When Netflix invested in producing its own television mini-series, House of Cards, it did not consider the decision risky. Mining data in real time about the preferences of more than 25 million subscribers (for example, tracking which parts of shows customers choose to replay, and the viewing statistics for films featuring the programme’s star Kevin Spacey), Netflix predicted the political drama would be a hit. It was right: The series sparked a buzz that attracted millions of new subscribers to the Internet video channel.
Though the Internet has existed for decades, the success of House of Cards was made possible by three major trends that have revolutionised the business world in the last few years:
- Big data: The exponential growth of available data will continue in the next years, as holds for the decline in storage costs (130 million terabytes stored in 2005; 8 billion expected in 2015).
- Digitisation: The transformation of all businesses by a digitised business model (Retail, Financial Services, Entertainment especially) has created an explosion of customer data from a wide variety of sources: social media, online stores, streaming data, geo-location data, etc.
- Customer-centricity: By re-orienting the entire operating model around the customer, companies can deliver the greatest value to the most loyal customers for the least cost. Customer-centricity both feeds, and feeds off, the explosion of Big Data and the drive for digitisation.
As the amount and types of collectible data have increased, so has the appetite for using analytics to digest data and harness it for decision support – in real time. This has significantly enhanced the potential role and power of what we call Demand Analytics (or DA), i.e. data-centric solutions that support smarter demand-side decision-making about customers, brands, marketing, budgets and pricing. The term covers everything from experimental e-commerce bundling to running crosstabs in Excel, but digitisation has introduced new tools that allow companies to understand the demand side better and faster than ever before.
How DA Drives Performance
Now, we have concrete data linking DA excellence to improved business performance (for example, sales, margin, total shareholder returns). We interviewed almost 500 INSEAD alumni spanning an array of industries and geographical regions, representing companies with revenues anywhere from less than US$50 million to more than US$20 billion.
Our findings show that companies with leading demand analytics capabilities demonstrated higher commercial performance levels. On every indicator, companies in the top tier of DA adoption performed at least twice as well as the rest of the sample. This correlation was widely recognised by the executives who responded to the survey. About 70 percent of the firms with leading demand analytics capabilities have invested considerably and consistently to develop them. Conversely, more than half of the companies that are lagging behind on DA capabilities demonstrate at best an average performance compared to their peers. Our finding is strongly supported by the DA leaders’ executives: 80 percent say that DA is a very important driver of business performance. The correlation of DA with performance was present not only in B2C sectors (where it would be expected) but also in B2B areas such as chemicals and industrial goods.

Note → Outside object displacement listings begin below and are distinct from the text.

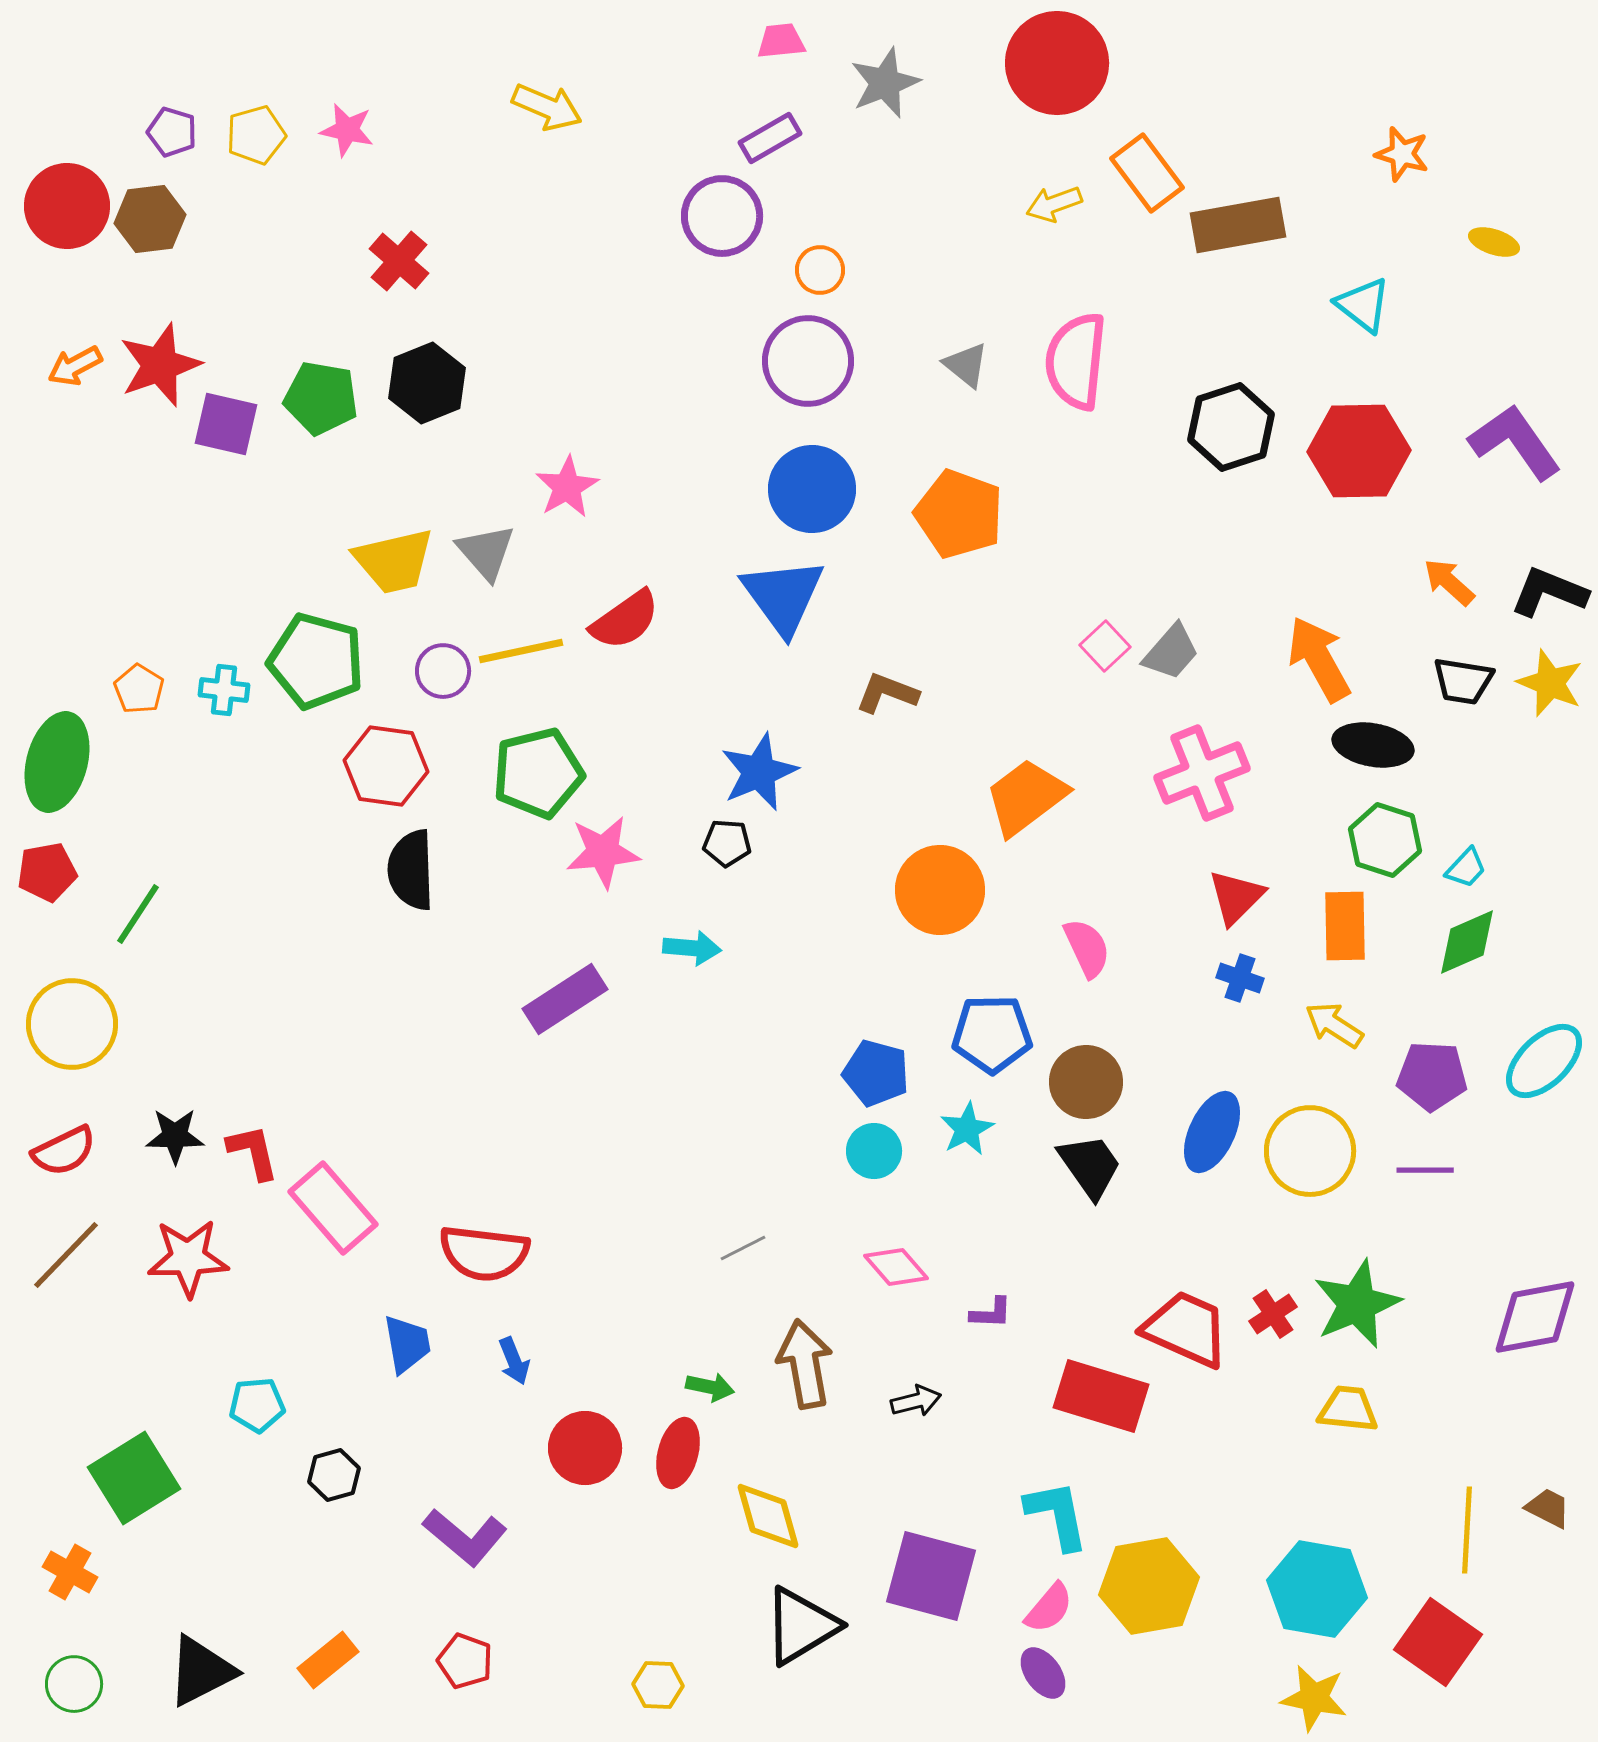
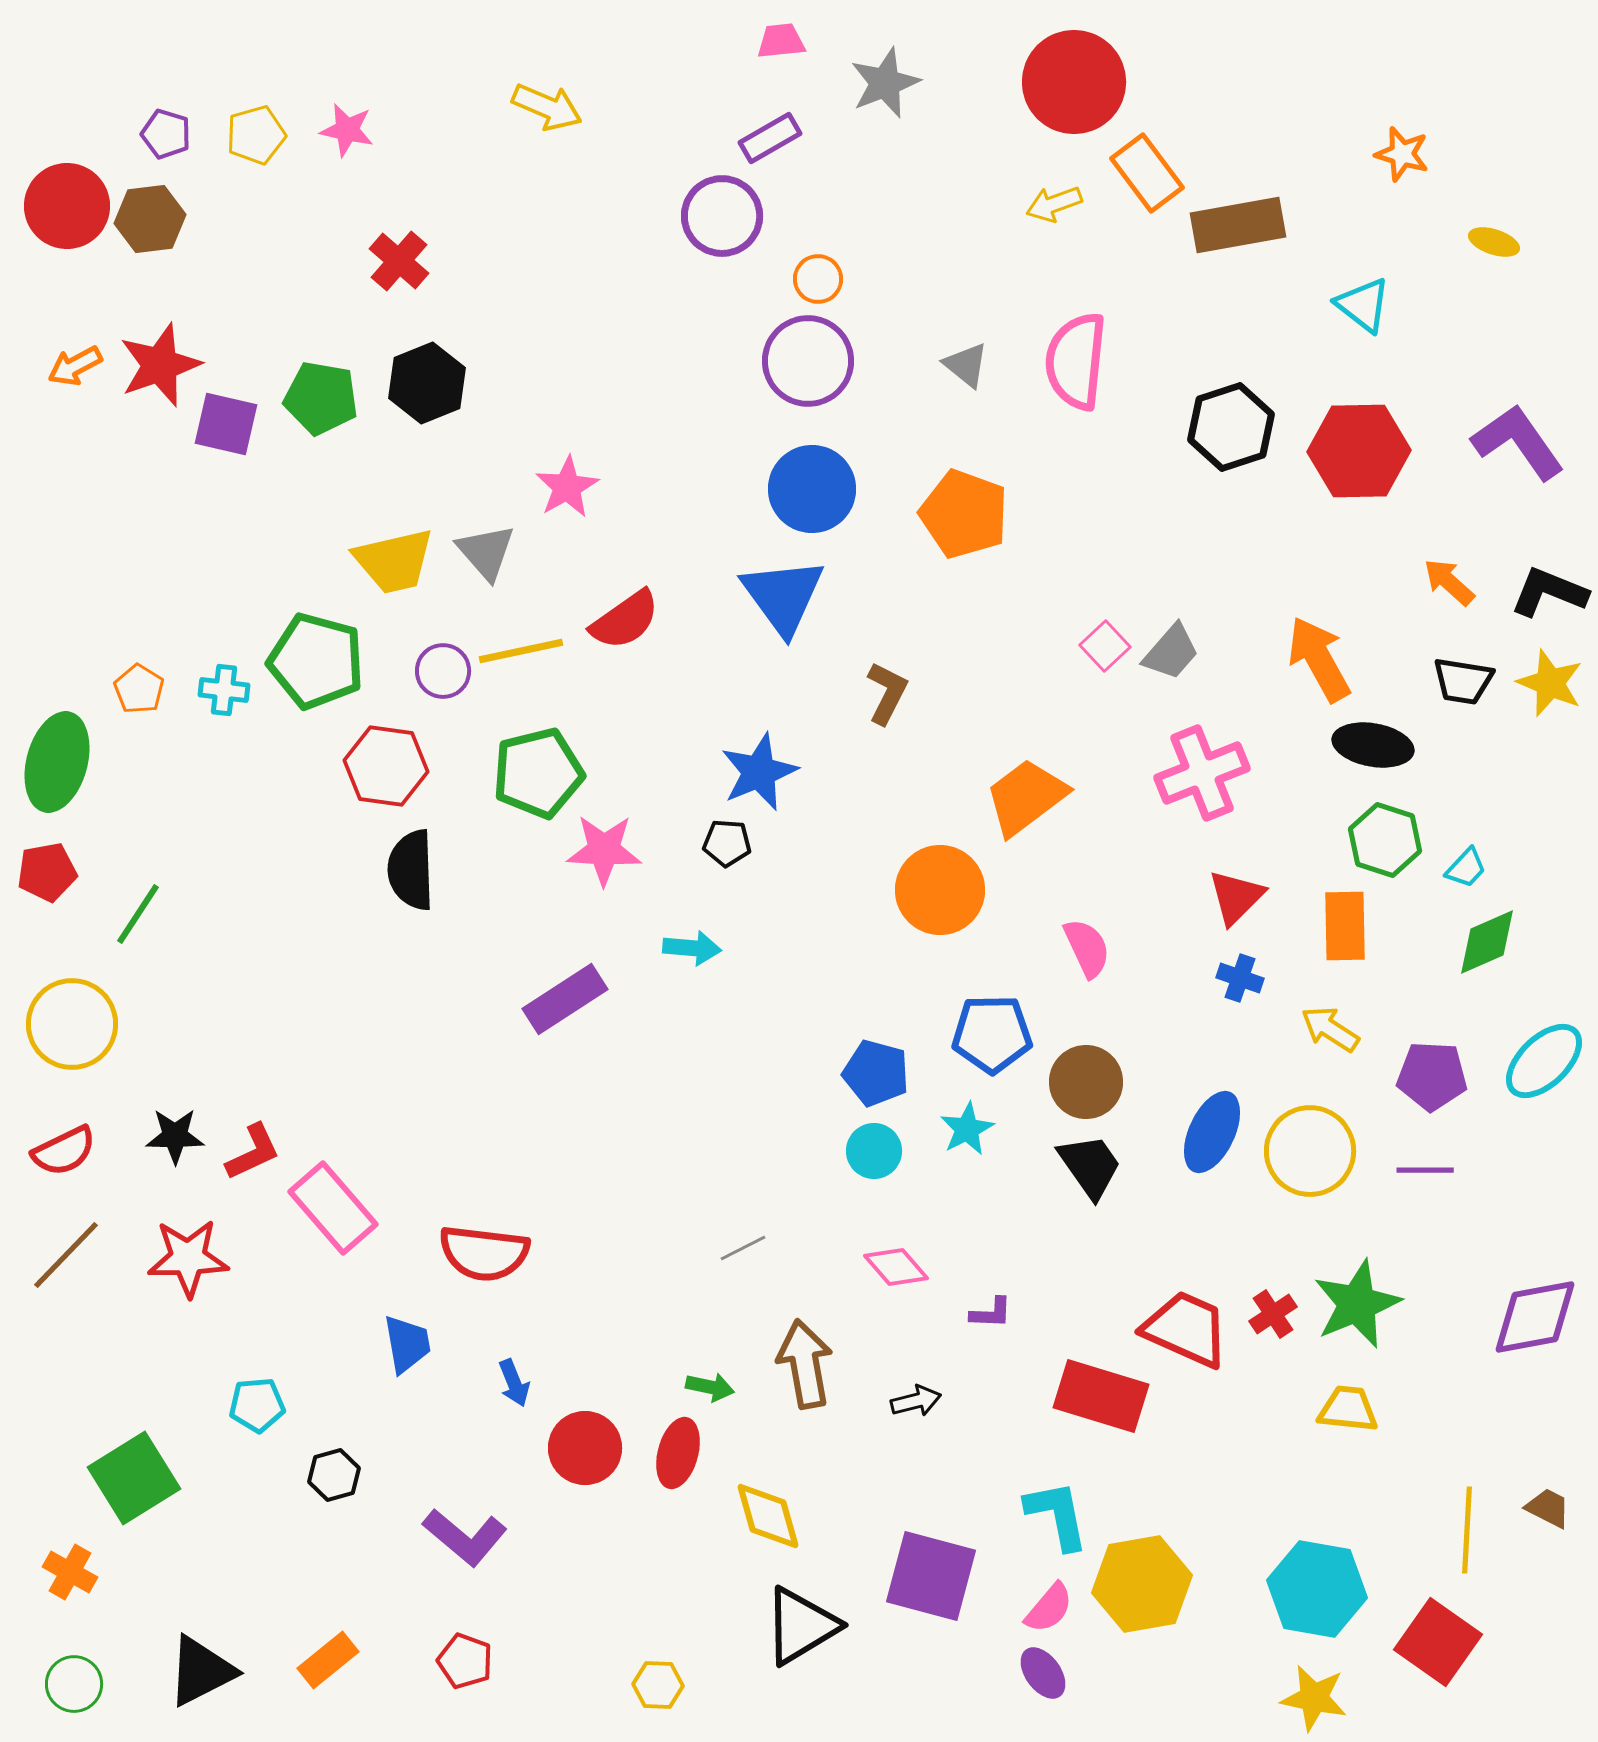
red circle at (1057, 63): moved 17 px right, 19 px down
purple pentagon at (172, 132): moved 6 px left, 2 px down
orange circle at (820, 270): moved 2 px left, 9 px down
purple L-shape at (1515, 442): moved 3 px right
orange pentagon at (959, 514): moved 5 px right
brown L-shape at (887, 693): rotated 96 degrees clockwise
pink star at (603, 852): moved 1 px right, 2 px up; rotated 8 degrees clockwise
green diamond at (1467, 942): moved 20 px right
yellow arrow at (1334, 1025): moved 4 px left, 4 px down
red L-shape at (253, 1152): rotated 78 degrees clockwise
blue arrow at (514, 1361): moved 22 px down
yellow hexagon at (1149, 1586): moved 7 px left, 2 px up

What Demand Analytics Champions Do Differently
In any given company, bringing the demand analytics capability above par typically requires investments in people, processes and data availability — and, to a lesser extent, in technology. There must be a clear link between the development of demand analytics capabilities and the company’s strategy. Those with significant investments in demand analytics see measurable impact: 26 percent say it helped to turn around a business and improve profitability. The relevance of demand analytics is particularly evident in industries such as consumer packaged goods, retail, and financial services; it is demonstrable across all geographies.
However, a capability gap remains. Even current demand analytics leaders do not necessarily believe they have the right enablers in place and are applying them in the best way possible.
In order to become a DA leader, we have found, companies must concentrate on four key enablers:
- Demand Analytics processes: It has to be organised in clear processes, which are aligned to clear business processes (for example, strategy definition, annual planning, budgeting process)
- Data availability: Easily accessible, high quality data and basic automatic analyses have to be available
- Expertise: All demand analytics employees have to be experts in their field, or the company needs to have at least strong demand analytics talent and some specialists
- Analytic resources: A substantial, multi-disciplinary demand analytics team including specialists, or at least a small team of dedicated analysts, has to be in place
Maybe surprisingly, our research shows that it is more about having the right processes than about having the right tools. Developing a defined process means making digital analytics an obligatory part of decision making. Any major action, from a product launch to an operational change, should require a data-driven justification before it can be approved. Close to 90 percent of survey respondents from top-tier businesses report performing this type of analysis. It’s seemingly a matter of time before demand analytics excellence progresses from advantage to necessity for companies everywhere.